• Problem statement
Among the entries below, extract exactly the lines that run from the one with "32: (341, 225, 1.86)" through the one with "39: (307, 237, 1.84)", both ends included.

• Material supplied
########################################
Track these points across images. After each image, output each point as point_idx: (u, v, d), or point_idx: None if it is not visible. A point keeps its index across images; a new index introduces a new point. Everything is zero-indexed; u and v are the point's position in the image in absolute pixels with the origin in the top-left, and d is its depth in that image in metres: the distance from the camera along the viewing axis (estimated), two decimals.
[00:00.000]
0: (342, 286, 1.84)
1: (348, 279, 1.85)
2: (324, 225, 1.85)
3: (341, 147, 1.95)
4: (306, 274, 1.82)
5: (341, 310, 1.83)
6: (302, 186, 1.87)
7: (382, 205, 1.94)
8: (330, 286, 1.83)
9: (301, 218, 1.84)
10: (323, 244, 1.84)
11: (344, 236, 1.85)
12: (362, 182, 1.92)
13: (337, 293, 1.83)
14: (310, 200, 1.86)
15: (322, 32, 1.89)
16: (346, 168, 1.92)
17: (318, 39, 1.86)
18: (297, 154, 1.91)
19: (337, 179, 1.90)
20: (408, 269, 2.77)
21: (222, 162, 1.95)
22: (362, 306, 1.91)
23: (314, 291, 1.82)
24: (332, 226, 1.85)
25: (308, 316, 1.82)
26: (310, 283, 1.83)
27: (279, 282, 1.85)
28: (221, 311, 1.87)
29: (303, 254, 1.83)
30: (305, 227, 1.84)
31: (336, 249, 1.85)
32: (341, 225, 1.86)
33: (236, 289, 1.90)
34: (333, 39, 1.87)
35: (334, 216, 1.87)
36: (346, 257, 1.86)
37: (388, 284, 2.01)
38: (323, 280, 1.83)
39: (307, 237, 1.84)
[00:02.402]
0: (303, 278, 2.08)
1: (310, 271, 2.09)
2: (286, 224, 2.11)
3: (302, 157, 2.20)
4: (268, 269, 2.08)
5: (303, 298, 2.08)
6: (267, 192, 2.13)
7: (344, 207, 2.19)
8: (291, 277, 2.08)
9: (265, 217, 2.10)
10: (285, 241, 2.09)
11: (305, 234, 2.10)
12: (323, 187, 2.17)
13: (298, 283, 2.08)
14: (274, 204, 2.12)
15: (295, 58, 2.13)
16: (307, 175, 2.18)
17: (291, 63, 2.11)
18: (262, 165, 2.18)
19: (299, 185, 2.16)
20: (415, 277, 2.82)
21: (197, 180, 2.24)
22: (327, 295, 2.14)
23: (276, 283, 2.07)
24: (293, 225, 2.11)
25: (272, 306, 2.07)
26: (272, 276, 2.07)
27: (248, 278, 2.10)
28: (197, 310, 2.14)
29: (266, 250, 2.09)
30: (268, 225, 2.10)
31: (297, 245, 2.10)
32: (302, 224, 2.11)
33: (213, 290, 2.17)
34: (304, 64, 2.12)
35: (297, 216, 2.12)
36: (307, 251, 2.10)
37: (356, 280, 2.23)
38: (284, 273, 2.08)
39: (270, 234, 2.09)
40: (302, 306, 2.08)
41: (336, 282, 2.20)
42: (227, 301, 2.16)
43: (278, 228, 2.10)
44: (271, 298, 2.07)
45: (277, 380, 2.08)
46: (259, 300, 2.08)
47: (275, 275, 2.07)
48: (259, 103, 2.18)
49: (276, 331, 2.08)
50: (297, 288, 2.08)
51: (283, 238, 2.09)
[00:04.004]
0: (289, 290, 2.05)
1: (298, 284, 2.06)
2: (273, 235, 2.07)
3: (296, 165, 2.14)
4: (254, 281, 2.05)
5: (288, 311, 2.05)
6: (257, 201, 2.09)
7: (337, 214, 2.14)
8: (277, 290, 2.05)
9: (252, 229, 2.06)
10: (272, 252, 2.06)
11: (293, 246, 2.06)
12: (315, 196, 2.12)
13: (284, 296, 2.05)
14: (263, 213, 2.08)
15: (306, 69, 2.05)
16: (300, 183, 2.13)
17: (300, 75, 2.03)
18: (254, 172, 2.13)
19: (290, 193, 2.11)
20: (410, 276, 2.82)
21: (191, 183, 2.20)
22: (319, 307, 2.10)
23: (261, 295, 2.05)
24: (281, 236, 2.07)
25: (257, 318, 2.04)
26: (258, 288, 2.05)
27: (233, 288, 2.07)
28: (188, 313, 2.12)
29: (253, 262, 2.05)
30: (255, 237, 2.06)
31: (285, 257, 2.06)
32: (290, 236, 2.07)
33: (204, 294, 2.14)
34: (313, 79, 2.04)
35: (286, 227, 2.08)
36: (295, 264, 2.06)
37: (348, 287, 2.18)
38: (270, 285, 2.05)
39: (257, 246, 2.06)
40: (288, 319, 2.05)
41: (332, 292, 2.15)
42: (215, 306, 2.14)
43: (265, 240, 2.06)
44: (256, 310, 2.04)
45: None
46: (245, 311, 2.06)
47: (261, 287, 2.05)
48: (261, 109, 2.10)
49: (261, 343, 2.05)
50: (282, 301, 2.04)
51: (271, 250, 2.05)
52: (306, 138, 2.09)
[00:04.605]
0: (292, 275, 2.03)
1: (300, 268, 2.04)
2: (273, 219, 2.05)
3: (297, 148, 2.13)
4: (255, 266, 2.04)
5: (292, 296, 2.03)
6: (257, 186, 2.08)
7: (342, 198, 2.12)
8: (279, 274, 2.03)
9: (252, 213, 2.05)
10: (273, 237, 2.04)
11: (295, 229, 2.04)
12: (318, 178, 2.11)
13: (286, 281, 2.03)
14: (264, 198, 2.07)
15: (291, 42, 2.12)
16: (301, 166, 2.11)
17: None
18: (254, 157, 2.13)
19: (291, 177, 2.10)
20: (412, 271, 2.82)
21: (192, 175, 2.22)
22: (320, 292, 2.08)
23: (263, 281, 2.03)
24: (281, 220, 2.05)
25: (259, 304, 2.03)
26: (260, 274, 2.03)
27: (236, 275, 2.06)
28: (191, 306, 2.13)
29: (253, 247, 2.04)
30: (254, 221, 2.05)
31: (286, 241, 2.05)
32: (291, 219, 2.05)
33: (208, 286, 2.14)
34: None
########################################
• Exercise output
32: (341, 225, 1.86)
33: (236, 289, 1.90)
34: (333, 39, 1.87)
35: (334, 216, 1.87)
36: (346, 257, 1.86)
37: (388, 284, 2.01)
38: (323, 280, 1.83)
39: (307, 237, 1.84)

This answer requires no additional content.